I think when I wrote the post below, I knew. I knew at that moment, like I've known all along, that he would never leave and I would never ask him to. There's too much good between us to make those instances of doubt anything but what they are: two people with the same personality trying to get the other to listen.
What happens when two people with the same emotional qualities get into a tight spot is that no give and take happens. We both give or we both take. We both react to each other's words the same way. Neither wants to give in, neither wants to let up. We are really fighting with an extension of ourselves. When he speaks, I hear my own feelings coming out of his mouth and sometimes it scares me when he articulates my own fears.
It amounts to stress and outside forces making small swells in the ocean appear to be tidal waves. We duck and run for cover and even when the wave disipates, we still insist it was bigger than it was. We get stuck in a moment. This time the moment lasted longer than usual. There was no quick resolution, no frantic hug, no apologies being thrown about by both of us. It threw us off balance and we reacted to that.
When I went back and read what I wrote in the previous post, I realized I would never accept that. I would never accept that fate so blindly and without a fight. What I didn't know was that he read it too, and had the same reaction. So we talked about it.

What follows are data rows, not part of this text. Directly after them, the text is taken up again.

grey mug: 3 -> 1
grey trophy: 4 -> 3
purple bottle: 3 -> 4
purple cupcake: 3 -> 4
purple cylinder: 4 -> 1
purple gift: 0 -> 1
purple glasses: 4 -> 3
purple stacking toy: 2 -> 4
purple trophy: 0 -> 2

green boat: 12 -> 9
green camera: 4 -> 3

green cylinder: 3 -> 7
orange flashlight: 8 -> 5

We do have some issues to work out. But we decided that whatever issues there are, we will face them and deal with them. We have too much invested in each other, too much of our hearts given out, to just drop everything and run when the going gets rough. When I asked myself that age old question, "would I be better off with or without him?" my mind wouldn't even accept the without him idea.
In a way, today was a good thing. We were able to talk about things that we always pushed under our plates. Some of the things made me sad and some made me sorry but in the end it makes us better.

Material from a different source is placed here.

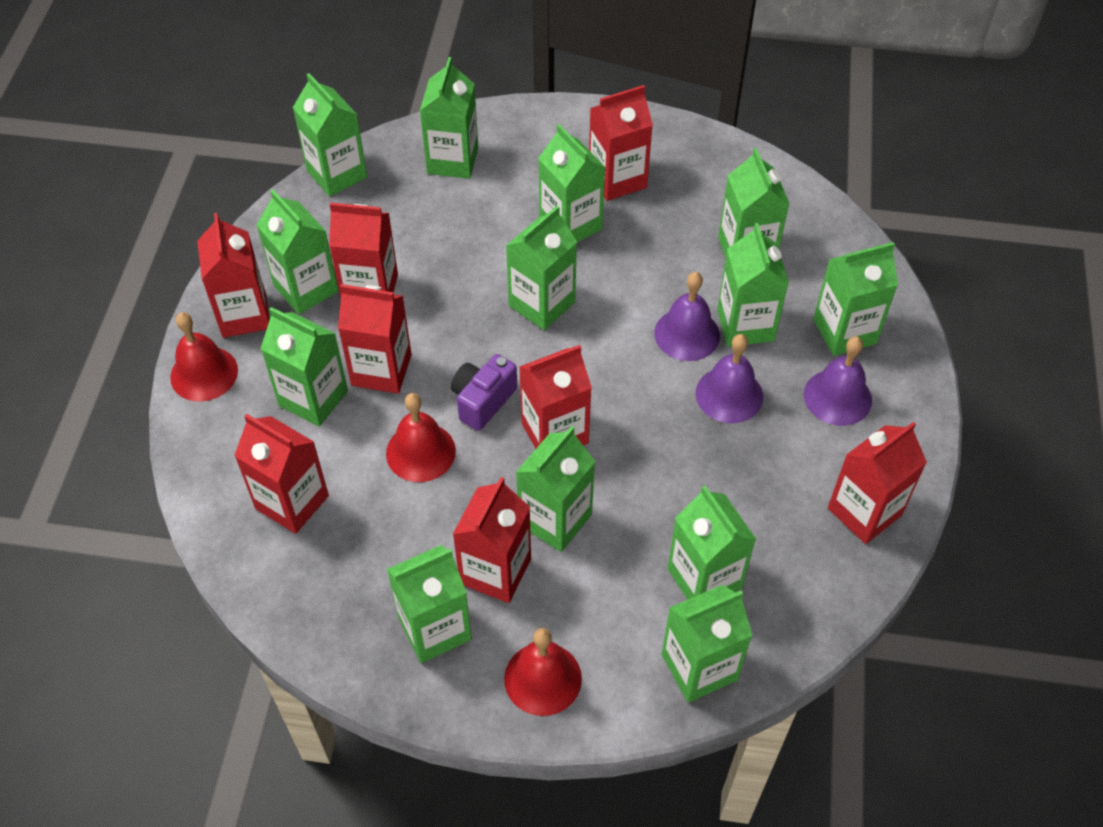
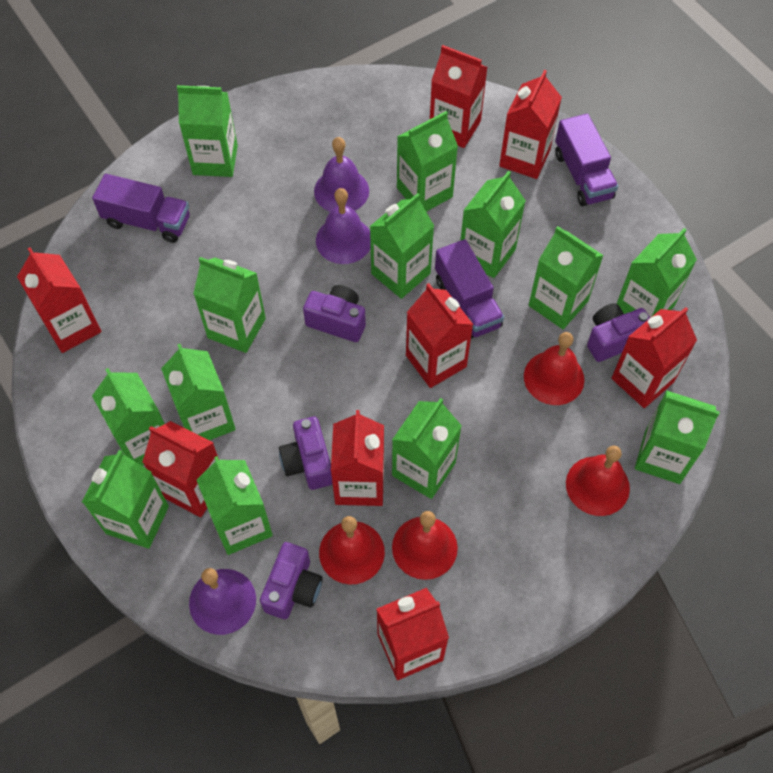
purple camera: 1 -> 4
purple truck: 0 -> 3
red bell: 3 -> 4

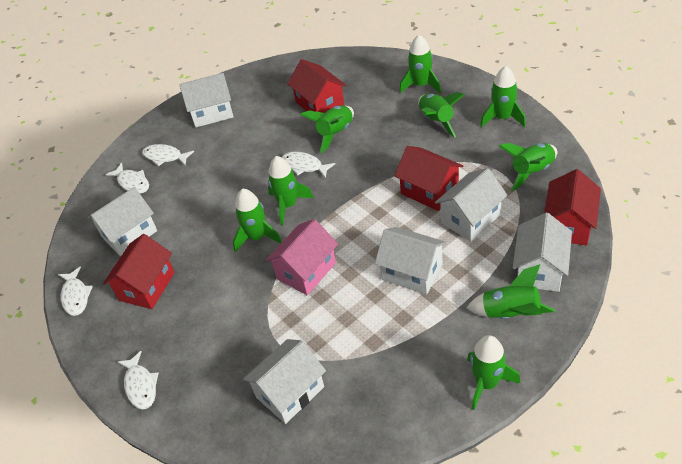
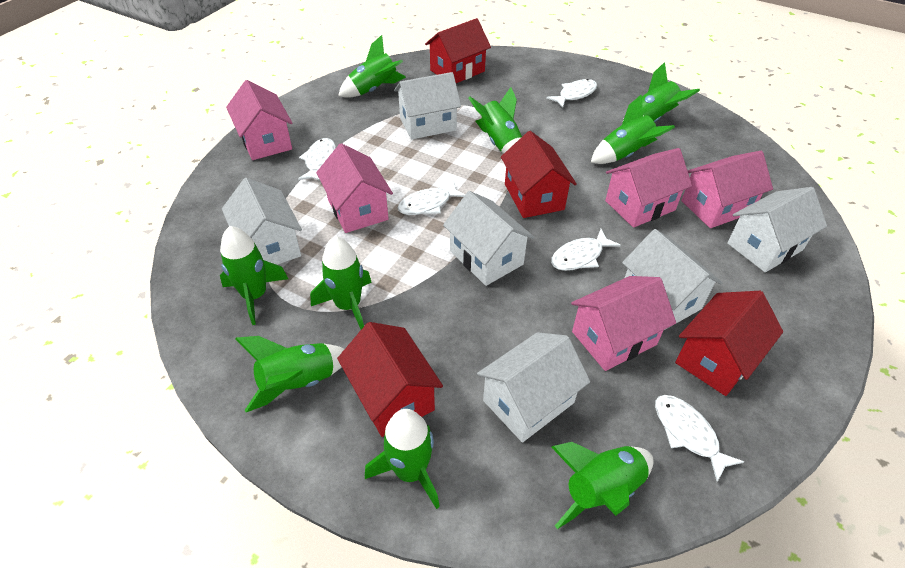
pink house: 1 -> 5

I've never really written about our relationship on this blog. This is probably the most personal post I have ever published, and as such it is not polished or edited or reviewed for clarity. It's just me talking. I feel kind of strange, opening an intimate part of my life to people like this. But I started this blog as a way to express myself. I feel like most of you are friends, and when I write here about something like this, I'm just talking to my friends. So thank you. Thanks for listening and thanks for being a friend when I need one.